Simon Heffer gets in on the act in today’s Telegraph with ‘John Milton was a poet and a freedom fighter’ where he proposes the following list:

Milton
Wilkes
Paine
Cobbett
Mill
Bright
Enoch Powell
Tony Benn

Some highlights:

In this, [Milton] started a tradition that carried on through Wilkes, Paine, Cobbett, Mill, Bright and, in our times, to Enoch Powell and Tony Benn. It is a strand of Englishness that … makes the crucial distinction between licence and liberty; and makes the simple demand that the state leave the individual alone to make his own mistakes and regulate his own existence. By the time of Milton’s death in 1674, his political creed seemed to have run aground in wholesale failure: yet he had sown the seeds of a wider movement towards liberty that would flower hundreds of years after him …

It is his later pamphlets, though, that set up the struggle for English liberty that we now, to our shock, appear after all to be losing. The Tenure of Kings and Magistrates argued “that it is lawful, and hath been held so through all ages, for any, who have the power, to call to account a tyrant, or wicked king, and after due conviction to depose, and put him to death” … They established the general principle that the people were sovereign … and demolished the case for the divine right of kings in a way that only a religious zealot could do.

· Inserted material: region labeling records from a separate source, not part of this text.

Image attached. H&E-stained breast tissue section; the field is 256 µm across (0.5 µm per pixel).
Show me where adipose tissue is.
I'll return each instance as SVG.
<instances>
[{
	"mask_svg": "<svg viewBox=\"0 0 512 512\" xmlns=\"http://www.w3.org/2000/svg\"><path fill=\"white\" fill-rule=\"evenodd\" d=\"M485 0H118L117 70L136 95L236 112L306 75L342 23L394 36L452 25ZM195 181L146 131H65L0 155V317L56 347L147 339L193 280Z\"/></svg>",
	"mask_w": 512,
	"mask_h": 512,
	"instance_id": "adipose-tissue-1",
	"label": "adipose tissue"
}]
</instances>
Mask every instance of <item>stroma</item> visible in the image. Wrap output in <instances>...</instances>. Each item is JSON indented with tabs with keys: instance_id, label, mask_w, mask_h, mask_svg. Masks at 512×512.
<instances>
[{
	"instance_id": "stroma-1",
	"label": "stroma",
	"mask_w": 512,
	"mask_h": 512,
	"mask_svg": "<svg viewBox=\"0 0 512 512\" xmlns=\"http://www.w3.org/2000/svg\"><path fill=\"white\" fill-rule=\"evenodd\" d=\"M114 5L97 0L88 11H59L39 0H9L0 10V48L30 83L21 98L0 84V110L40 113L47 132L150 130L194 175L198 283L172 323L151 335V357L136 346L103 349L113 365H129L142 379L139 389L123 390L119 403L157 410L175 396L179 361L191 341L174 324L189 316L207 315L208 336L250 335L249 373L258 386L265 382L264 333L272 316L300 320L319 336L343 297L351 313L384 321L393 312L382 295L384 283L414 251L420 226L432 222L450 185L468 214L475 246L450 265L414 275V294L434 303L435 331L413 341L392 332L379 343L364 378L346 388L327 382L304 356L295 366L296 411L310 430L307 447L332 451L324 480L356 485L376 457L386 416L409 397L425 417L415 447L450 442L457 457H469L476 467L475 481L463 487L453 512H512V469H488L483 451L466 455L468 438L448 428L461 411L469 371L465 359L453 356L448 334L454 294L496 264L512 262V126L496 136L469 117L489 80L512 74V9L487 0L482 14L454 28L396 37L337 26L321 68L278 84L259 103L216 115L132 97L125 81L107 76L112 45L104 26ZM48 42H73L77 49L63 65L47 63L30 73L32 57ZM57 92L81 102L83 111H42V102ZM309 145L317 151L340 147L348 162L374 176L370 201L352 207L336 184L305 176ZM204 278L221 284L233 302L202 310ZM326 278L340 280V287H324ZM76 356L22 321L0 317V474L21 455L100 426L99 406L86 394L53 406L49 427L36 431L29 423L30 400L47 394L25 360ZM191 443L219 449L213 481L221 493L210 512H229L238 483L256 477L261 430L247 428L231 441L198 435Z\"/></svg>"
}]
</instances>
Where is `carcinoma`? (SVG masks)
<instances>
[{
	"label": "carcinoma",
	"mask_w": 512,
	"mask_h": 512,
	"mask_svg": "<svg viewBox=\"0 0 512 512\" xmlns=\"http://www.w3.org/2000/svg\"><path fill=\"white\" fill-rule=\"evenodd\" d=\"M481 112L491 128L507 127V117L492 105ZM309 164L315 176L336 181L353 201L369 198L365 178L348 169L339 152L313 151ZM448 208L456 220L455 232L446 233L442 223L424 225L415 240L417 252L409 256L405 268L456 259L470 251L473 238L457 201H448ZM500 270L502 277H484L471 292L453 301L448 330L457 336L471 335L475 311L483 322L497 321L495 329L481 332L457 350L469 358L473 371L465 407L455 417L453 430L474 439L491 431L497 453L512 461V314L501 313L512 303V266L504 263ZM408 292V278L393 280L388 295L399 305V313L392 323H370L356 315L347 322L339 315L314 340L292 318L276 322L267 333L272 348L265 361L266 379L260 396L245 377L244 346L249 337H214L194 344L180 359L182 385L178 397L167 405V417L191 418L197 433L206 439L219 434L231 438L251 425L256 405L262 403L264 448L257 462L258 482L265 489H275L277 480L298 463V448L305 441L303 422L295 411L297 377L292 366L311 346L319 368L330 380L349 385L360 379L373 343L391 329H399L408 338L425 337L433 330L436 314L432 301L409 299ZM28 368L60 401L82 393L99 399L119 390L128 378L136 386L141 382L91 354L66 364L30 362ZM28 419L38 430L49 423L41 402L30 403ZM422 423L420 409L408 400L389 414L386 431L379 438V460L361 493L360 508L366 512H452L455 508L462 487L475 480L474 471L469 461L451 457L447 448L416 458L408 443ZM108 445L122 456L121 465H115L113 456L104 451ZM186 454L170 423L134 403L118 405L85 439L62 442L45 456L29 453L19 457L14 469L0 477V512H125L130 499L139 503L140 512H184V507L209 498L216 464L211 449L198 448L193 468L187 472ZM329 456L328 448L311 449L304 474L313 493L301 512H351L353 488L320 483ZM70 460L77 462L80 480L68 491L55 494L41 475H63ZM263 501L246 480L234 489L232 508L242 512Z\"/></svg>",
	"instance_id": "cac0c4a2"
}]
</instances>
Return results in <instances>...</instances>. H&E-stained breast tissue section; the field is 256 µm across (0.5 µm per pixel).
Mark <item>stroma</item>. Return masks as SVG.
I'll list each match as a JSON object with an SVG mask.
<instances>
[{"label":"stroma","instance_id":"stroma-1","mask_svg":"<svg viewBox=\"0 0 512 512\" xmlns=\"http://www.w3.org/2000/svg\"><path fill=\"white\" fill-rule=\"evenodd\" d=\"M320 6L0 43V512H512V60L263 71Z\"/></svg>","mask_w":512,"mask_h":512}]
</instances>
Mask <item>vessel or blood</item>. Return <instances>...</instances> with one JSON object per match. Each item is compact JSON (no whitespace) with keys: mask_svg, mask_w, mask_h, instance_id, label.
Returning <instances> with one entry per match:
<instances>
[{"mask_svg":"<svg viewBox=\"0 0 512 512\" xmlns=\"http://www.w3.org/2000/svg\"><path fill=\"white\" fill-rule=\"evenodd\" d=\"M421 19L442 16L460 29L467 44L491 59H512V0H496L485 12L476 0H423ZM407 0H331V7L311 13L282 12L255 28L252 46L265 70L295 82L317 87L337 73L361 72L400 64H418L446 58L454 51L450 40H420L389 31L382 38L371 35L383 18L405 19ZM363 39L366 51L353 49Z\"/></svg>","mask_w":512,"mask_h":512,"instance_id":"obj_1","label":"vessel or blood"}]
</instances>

His later argument for republicanism in The Ready and Easy Way to Establish a Free Commonwealth merely set the parameters for what became our constitutional monarchy.

Milton’s influence on our world has been immense. We use his words every day. We quote him … But, above all, we continue to imbibe his doctrine, and to believe in its rightfulness. In that sense, he does live at this hour, however much Mr Brown’s police state tries to deny him.